» Problem description:
Your task is to work out how many lines in the data include the word "wooden". Reply with the number alone.

** Opening Data shown block **

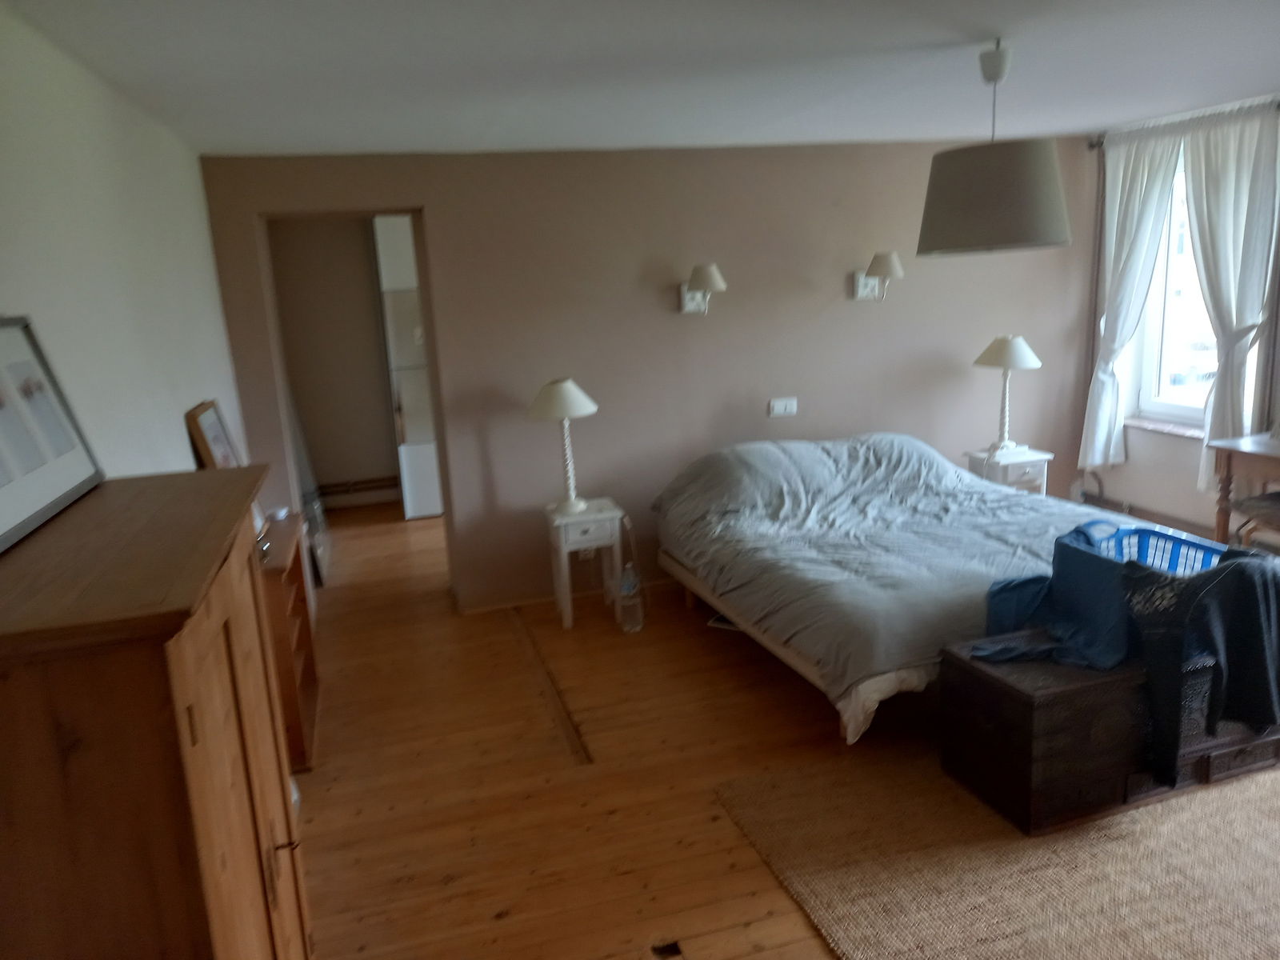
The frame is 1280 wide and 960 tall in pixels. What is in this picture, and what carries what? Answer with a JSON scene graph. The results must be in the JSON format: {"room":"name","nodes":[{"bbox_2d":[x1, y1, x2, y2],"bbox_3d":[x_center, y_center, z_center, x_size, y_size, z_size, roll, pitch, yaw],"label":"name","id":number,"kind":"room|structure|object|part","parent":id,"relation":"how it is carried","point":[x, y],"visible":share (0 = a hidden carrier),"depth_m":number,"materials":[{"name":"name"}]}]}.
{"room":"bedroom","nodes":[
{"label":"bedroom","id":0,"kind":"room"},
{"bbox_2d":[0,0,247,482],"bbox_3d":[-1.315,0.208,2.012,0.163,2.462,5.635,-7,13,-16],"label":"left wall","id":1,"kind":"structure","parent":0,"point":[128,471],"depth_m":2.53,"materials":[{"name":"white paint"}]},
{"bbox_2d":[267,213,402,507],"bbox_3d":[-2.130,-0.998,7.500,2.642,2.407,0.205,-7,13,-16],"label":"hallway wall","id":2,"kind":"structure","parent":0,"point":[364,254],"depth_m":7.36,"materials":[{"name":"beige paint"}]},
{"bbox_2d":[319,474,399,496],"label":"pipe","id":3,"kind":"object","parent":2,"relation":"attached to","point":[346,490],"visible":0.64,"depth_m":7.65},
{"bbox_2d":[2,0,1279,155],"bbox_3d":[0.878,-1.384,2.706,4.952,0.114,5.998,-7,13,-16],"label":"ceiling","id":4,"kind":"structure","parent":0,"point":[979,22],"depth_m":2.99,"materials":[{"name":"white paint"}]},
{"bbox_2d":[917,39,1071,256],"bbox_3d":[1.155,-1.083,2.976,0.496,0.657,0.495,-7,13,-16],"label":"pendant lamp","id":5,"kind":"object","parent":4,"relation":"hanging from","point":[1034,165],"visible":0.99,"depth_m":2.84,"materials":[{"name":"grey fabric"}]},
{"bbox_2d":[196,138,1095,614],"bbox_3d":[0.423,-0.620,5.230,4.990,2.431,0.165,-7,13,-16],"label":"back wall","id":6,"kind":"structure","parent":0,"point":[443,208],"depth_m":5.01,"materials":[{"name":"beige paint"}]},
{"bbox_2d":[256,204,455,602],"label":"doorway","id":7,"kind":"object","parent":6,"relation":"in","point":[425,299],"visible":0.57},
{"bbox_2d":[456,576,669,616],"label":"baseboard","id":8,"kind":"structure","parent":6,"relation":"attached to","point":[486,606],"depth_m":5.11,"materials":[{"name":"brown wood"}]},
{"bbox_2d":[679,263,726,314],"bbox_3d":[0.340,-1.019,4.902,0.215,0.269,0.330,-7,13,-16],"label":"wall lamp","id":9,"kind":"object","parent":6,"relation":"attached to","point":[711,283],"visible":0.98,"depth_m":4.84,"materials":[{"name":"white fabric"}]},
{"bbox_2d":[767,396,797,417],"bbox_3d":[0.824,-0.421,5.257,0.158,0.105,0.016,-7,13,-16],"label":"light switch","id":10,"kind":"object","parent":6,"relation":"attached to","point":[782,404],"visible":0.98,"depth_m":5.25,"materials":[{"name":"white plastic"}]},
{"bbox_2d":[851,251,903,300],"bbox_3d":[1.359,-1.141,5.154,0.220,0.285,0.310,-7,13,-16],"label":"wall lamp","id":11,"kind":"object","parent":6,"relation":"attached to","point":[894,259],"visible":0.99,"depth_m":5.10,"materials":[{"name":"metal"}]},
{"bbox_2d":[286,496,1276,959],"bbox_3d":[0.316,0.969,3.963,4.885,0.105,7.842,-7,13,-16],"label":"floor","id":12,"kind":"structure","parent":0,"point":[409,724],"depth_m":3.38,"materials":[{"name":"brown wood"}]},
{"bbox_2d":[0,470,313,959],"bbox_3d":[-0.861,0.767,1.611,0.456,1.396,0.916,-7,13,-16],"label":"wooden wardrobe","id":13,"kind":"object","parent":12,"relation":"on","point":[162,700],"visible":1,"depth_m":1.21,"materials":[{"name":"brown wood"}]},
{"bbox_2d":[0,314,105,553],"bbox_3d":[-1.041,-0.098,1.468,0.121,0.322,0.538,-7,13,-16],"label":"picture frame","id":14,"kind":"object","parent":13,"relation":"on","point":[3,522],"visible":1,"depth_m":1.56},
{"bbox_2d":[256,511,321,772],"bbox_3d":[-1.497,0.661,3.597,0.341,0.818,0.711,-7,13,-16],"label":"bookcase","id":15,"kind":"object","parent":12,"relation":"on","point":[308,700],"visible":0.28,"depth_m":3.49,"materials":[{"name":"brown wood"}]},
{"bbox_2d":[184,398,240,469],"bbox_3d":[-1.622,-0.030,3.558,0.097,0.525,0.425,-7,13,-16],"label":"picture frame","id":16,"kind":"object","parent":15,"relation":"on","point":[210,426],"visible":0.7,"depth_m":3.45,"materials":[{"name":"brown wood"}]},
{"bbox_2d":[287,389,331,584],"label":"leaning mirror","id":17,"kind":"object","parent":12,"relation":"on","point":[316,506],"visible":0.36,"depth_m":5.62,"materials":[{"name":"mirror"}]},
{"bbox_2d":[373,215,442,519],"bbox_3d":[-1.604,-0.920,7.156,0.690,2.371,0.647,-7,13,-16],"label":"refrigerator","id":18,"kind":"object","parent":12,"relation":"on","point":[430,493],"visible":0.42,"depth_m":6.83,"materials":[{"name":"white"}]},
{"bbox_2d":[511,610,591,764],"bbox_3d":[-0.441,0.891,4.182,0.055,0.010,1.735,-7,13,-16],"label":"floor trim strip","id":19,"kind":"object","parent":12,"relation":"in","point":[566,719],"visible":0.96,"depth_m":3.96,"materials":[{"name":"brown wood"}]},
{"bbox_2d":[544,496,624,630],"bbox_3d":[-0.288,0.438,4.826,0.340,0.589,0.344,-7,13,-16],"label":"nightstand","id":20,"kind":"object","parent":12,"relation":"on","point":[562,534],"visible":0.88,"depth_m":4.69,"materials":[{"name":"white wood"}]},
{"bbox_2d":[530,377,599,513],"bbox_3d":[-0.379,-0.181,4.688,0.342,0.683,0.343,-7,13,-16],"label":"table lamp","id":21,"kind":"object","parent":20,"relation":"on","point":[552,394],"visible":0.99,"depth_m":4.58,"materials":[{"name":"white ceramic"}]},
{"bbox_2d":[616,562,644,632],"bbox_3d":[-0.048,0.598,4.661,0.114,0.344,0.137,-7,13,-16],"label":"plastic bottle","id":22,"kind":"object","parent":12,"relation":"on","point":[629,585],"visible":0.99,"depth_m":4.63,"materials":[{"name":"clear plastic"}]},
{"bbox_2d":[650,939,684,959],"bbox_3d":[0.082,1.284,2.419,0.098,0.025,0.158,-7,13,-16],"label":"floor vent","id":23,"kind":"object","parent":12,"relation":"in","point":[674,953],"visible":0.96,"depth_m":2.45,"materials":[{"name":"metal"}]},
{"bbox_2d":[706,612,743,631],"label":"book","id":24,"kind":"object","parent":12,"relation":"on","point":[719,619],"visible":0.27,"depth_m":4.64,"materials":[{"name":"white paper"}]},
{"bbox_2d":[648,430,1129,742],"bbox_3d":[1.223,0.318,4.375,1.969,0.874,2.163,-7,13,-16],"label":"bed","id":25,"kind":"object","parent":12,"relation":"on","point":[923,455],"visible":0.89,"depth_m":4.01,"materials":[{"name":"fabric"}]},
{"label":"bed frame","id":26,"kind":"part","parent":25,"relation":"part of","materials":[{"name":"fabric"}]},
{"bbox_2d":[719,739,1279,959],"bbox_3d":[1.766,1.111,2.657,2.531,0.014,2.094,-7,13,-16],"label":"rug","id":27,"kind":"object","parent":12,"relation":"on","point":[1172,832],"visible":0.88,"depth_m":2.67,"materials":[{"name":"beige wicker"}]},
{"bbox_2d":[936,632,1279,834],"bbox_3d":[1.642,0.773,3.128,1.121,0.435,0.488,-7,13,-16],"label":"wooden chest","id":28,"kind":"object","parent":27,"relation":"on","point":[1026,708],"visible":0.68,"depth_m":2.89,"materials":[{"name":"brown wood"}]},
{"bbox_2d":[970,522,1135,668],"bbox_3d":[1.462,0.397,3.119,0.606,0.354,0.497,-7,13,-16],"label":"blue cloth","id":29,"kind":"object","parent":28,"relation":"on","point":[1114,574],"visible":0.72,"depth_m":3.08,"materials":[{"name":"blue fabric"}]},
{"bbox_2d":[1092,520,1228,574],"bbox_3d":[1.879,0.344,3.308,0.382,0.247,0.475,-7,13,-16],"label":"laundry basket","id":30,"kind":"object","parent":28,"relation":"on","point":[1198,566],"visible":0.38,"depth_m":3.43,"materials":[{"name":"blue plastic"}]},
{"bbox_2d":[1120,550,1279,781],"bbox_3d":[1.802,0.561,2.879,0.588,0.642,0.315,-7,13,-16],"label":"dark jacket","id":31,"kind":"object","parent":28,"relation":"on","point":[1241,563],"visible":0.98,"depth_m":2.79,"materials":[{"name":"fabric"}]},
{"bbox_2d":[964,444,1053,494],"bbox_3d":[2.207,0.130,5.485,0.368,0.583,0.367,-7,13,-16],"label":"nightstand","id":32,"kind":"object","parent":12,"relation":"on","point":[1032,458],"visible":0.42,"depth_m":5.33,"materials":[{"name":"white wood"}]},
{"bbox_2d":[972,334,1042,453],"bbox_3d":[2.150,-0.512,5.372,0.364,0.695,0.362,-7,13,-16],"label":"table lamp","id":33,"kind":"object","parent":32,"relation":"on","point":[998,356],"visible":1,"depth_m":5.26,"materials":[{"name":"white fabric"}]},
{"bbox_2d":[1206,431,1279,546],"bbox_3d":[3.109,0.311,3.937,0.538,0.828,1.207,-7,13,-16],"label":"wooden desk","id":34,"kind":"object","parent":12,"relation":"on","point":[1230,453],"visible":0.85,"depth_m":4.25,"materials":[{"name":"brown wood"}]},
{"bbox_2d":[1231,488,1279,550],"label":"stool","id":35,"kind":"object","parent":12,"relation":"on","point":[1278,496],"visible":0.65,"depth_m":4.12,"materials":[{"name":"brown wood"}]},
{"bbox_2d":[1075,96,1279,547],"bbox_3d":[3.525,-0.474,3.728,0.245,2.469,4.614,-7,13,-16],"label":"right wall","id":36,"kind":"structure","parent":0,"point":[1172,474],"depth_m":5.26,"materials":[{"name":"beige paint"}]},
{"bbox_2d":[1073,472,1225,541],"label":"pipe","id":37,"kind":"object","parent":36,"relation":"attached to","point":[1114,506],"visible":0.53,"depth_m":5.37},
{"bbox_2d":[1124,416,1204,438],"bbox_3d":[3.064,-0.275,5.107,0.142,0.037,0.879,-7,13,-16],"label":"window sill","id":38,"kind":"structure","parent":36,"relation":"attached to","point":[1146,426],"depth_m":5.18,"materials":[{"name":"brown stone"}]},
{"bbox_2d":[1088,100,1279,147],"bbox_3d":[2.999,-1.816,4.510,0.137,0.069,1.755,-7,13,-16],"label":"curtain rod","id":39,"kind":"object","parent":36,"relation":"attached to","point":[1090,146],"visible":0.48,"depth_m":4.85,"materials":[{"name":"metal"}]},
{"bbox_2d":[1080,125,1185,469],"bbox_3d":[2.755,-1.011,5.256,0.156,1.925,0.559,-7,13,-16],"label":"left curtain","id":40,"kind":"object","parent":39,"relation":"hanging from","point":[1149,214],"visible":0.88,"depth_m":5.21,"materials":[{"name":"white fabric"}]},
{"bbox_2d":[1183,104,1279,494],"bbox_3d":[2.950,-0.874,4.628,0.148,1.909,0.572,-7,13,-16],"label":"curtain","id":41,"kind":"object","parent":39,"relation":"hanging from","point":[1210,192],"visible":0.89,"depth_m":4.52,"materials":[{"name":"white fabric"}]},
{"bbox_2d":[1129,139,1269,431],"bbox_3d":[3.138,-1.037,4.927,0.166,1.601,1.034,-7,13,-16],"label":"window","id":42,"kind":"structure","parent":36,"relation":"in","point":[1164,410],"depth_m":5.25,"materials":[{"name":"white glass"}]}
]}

** Closing Data shown block **

» Solution for this problem:
3